**節錄**
= = =

埃特大大!! 我一直想要找你!!!~ :jcdragon-want: ，沒想到看到這消息我也有點震驚，請看看我徵角色的地方 http://wolfbbs.net/showthread.php/55...』青獸偶像劇第一季-狼之樂園 
我看完龍族聯盟後，你真的寫得很好看 :jcdragon-drool: ，腦中已經有大概的偶像劇劇情，本來第三季想邀請你來拍戲，預計在2015年開播龍族聯盟2015(奇比版) 想徵求您同意的說，不過既然埃特版的龍族聯盟2小說要出現了，那我當然要拭目以待了 :jcdragon-want:   說不定也影響到第四季龍族聯盟2 海牙一族的劇情呢 :jcdragon-lick: 
懇請到時候第三季開徵角的時候一定要來報名喔>W<

----------


## 埃特

感謝回復
到時候我會參考看看

究竟龍盟2納休會繼續苦逼下去
還是....

= = =

**待辦事項**
請從這段談《龍族聯盟》續作的論壇節錄最後一句之後接著寫下去。 這些紀錄用不到。

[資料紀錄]
= = =

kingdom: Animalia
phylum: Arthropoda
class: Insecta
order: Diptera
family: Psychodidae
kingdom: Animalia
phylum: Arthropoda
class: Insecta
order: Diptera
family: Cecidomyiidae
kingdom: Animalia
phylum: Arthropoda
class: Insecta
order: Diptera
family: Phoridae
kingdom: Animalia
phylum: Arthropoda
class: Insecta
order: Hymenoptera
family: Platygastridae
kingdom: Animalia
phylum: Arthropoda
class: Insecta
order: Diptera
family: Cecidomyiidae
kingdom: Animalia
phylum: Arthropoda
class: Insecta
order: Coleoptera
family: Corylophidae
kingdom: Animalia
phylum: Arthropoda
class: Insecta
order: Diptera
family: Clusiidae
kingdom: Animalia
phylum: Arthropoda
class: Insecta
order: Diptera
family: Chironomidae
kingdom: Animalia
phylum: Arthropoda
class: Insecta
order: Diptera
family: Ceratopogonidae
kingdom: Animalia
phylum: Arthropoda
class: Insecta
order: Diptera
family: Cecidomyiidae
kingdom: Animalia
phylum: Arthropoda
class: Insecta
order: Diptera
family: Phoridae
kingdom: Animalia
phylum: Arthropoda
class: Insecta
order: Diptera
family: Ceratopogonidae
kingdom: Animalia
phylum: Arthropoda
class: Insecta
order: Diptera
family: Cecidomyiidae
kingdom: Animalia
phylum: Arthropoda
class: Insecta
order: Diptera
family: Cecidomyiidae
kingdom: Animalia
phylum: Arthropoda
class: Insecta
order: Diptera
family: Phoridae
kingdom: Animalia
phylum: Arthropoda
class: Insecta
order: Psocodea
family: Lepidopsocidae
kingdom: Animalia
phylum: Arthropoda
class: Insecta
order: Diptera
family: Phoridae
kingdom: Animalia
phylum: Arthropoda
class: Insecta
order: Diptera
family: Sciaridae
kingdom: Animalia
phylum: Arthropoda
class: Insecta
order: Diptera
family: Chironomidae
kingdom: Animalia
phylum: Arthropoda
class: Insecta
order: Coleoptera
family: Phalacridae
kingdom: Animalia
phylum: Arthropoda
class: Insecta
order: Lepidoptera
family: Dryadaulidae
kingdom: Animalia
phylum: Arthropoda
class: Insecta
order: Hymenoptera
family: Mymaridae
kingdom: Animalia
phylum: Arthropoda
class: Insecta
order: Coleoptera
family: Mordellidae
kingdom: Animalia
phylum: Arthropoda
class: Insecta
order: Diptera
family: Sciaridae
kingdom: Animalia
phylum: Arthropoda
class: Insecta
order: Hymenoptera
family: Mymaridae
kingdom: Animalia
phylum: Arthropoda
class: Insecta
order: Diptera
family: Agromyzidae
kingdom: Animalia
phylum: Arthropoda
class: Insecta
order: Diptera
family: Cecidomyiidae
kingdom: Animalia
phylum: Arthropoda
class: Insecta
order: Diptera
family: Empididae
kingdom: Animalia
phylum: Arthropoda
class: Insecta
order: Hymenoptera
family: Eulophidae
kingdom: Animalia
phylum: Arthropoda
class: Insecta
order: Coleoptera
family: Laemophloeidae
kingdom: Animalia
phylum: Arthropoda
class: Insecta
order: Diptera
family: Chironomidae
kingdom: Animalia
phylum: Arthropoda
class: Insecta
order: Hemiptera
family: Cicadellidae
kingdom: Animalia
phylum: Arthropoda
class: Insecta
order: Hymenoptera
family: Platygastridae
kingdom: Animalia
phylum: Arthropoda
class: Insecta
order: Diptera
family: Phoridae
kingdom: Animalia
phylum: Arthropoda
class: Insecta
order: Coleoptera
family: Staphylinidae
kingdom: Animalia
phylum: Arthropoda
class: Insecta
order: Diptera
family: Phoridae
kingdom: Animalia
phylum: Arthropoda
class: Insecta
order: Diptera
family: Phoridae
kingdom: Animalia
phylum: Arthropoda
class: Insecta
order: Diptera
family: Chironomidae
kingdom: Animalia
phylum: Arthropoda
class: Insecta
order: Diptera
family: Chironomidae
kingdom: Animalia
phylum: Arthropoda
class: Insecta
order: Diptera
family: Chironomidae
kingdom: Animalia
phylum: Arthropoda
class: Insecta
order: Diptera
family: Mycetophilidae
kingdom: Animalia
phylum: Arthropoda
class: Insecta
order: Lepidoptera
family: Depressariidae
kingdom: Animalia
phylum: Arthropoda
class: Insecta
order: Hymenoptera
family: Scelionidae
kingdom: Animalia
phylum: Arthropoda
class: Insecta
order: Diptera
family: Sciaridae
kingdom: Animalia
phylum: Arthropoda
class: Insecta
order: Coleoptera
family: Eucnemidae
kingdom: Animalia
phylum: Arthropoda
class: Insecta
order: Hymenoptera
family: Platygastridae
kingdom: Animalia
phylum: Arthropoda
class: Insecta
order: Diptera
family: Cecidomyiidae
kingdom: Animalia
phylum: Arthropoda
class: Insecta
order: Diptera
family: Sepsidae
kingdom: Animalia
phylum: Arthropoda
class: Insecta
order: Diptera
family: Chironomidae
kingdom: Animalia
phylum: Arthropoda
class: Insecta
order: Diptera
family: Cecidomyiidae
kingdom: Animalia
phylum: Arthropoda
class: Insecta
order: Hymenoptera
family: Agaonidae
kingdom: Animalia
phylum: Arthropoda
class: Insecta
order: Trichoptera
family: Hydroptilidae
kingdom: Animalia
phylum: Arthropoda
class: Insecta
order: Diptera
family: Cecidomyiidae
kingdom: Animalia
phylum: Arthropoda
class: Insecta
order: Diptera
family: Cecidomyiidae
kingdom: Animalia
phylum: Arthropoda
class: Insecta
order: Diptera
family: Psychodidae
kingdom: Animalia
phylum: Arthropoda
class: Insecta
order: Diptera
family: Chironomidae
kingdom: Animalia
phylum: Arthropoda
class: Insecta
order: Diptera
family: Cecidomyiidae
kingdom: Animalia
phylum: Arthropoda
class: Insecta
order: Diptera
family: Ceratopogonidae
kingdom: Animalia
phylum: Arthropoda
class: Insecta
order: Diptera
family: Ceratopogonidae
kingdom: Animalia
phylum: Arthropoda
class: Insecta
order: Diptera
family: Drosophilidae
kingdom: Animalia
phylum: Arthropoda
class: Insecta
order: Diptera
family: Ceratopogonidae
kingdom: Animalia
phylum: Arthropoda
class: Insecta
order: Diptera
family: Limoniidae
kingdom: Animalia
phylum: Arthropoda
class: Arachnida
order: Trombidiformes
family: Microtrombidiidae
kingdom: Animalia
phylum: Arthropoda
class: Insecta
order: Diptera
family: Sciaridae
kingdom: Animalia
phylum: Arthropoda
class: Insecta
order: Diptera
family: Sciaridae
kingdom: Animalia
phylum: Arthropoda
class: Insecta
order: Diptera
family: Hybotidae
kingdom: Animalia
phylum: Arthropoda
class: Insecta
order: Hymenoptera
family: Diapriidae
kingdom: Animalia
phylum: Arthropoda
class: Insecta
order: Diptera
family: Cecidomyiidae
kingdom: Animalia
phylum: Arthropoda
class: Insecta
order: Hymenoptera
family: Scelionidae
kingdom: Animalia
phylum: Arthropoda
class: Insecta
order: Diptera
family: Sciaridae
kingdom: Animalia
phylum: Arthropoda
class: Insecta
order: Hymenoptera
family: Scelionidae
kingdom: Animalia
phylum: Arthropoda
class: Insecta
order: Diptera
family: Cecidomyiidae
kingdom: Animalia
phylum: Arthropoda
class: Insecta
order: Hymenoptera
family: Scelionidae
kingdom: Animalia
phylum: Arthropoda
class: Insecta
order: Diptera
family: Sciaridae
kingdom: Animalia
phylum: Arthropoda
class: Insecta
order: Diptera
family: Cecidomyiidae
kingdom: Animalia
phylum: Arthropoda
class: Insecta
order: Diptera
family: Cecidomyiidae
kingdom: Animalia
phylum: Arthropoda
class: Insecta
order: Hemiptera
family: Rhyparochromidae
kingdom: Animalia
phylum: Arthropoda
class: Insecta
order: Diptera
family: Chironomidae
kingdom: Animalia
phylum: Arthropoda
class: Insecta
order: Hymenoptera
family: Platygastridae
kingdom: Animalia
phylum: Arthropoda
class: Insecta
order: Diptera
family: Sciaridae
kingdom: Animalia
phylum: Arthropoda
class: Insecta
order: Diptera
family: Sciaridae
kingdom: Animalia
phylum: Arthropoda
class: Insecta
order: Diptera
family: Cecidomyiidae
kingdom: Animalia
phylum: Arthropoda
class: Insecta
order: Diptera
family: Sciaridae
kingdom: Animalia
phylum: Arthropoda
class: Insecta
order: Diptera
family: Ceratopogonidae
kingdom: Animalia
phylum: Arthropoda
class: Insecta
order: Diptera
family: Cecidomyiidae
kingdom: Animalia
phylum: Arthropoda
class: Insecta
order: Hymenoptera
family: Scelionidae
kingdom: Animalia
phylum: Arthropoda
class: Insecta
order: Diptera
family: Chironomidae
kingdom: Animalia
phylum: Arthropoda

= = =

**書面回答**
就讓我們拭目以待吧(笑)

----------


## 奇比斯克

順便跟你說唷，在樂園的下面有個聊天室，希望你能進來，我們來聊一聊XDD，納休真的很不錯，很有榮幸在第四季讓牠登場
我打算在大學期間要把五季全寫完，就算當完四個月的兵役也要繼續寫完(非常認真)，就是因為埃特您還有某狼的支持，偶像劇才能順利推出，現在只寫到第一季的第十三話而已
請多多包涵啊，因為是今年暑假開播的，所以很奇怪的劇本式小說就這麼出現了，請埃特過目一下>W< http://wolfbbs.net/showthread.php/55323-『青獸偶像劇』第一季　狼之樂園

----------


## 闇月之風

哈哈,沒想到坎特大自己跑過來了呢
從台論關站後有幾百年(?)就幾乎沒什麼碰面過了(雖然還有巴哈
其實我蠻想知道安迪的悲慘世界還有沒有繼續在寫下去(何

啊對了如果我沒說我是台論那個妄想的話坎特大應該不知道我是哪位吧? (雖然就算知道可能依然遺忘許久我這個小人物O_>O...

----------


## 埃特

沒有忘記啦!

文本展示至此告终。